To prove the divergence theorem, we need to prove the following three equations:
∫∫[S] (Pi ∙ n dS) = ∫∫∫[E] ((∂P/∂x)dV)
∫∫[S] (Qj ∙ n dS) = ∫∫∫[E] ((∂Q/∂y)dV)
∫∫[S] (Rk ∙ n dS) = ∫∫∫[E] ((∂R/∂z)dV)

We'll do the last one and make a note that they can all be done similarly.

We'll let E be a type 1 region and so E = {(x,y,z) | (x,y) in D, u₁(x,y) < z < u₂(x,y)}, where D is the projection of E onto the XY plane.  So

∫∫∫[E] ((∂R/∂z)dV) = ∫∫[D] (Int[u₁,u₂] ((∂R/∂z)(x,y,z)dz)  dA), and by the Fundamental Theorem of Calculus:

∫∫∫[E] ((∂R/∂z)dV) = ∫∫[D] ((R(x,y,u₂) - R(x,y,u₁))dA)
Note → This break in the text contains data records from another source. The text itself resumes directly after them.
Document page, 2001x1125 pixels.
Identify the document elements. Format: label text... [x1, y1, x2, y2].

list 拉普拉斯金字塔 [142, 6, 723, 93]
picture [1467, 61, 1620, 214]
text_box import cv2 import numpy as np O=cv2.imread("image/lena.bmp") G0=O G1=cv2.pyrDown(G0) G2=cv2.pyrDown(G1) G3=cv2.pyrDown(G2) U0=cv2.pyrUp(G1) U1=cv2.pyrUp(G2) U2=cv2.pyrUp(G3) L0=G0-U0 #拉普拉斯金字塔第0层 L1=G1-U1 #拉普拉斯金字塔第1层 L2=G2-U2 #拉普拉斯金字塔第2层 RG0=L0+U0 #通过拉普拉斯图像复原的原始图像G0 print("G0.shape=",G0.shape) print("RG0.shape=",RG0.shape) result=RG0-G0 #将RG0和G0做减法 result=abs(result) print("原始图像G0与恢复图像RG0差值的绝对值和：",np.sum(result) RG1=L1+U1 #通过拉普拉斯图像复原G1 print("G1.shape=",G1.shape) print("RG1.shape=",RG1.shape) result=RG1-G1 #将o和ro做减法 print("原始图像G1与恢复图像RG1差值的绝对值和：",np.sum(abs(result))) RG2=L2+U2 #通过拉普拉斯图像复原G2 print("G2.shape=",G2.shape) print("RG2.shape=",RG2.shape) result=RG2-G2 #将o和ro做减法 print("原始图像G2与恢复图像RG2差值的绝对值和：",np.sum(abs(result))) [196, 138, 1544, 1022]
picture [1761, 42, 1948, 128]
Hold onto that.  Now let's look at the other part of the equation.  The boundary surface S consists of three pieces:  bottom S₁, the top S₂, and a possibly vertical S₃ that lies above the boundary curve of D.  If, say, S were a sphere, S₃ wouldn't even really exist.

On S₃, we have k ∙ n = 0, because k is vertical and n is horizontal, and so

∫∫[S₃] (Rk ∙ n dS) = ∫∫[S₃] (0dS) = 0

And so, regardless of what surface we have, we can say, then, that

∫∫[S] (Rk ∙ n dS) = ∫∫[S₁] (Rk ∙ n dS) + ∫∫[S₂] (Rk ∙ n dS)

S₂ is z = u₂(x,y), (x,y) in D, ad the outward normal n points upward, so

∫∫[S₂] (Rk ∙ n dS) = ∫∫[D] (R(x,y,u₂)dA).

On S₁, z = u₁(x,y), (x,y) in D, but here the outward normal n points downward, so we have

∫∫[S₁] (Rk ∙ n dS) = -∫∫[D] (R(x,y,u₁)dA)

Thus,

∫∫[S] (Rk ∙ n dS) = ∫∫[D] ((R(x,y,u₂) - R(x,y,u₁))dA), which is what we had written before, and so the initial 3 equations we have sought out to prove, well, we proved one of them, and we could do this exact same sequence to prove the others by changing their region types.